# PROVIDED DATA:
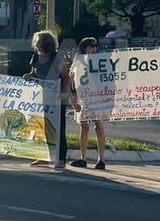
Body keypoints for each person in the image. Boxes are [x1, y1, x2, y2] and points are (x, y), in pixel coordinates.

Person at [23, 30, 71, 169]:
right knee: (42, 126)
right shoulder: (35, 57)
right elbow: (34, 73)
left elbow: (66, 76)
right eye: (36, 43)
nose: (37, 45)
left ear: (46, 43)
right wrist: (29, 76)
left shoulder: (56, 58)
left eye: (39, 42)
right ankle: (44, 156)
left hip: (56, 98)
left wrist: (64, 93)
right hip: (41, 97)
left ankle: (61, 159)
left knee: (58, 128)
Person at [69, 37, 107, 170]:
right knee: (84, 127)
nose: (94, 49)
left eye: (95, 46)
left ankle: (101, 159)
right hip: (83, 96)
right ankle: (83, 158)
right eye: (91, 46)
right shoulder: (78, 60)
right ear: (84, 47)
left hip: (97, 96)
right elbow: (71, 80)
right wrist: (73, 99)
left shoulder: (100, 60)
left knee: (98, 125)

--

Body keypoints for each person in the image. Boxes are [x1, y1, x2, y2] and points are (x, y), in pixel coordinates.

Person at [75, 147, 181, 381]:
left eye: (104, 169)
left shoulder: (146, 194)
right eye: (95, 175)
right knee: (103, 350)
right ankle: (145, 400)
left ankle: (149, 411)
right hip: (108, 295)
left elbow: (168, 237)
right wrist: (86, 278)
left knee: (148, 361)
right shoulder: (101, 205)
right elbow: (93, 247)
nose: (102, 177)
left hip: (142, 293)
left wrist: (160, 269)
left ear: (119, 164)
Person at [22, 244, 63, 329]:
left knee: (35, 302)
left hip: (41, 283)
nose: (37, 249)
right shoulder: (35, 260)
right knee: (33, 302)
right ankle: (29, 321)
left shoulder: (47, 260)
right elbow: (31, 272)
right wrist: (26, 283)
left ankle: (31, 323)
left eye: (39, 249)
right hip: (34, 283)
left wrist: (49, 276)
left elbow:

# DIRECTIONS FOR THIS TASK:
Reproduce each line of the material containing the word "knee".

# OUTPUT OF THE EXERCISE:
right knee: (42, 126)
left knee: (58, 128)
right knee: (84, 127)
left knee: (98, 125)
right knee: (103, 350)
left knee: (148, 361)
left knee: (35, 302)
right knee: (33, 302)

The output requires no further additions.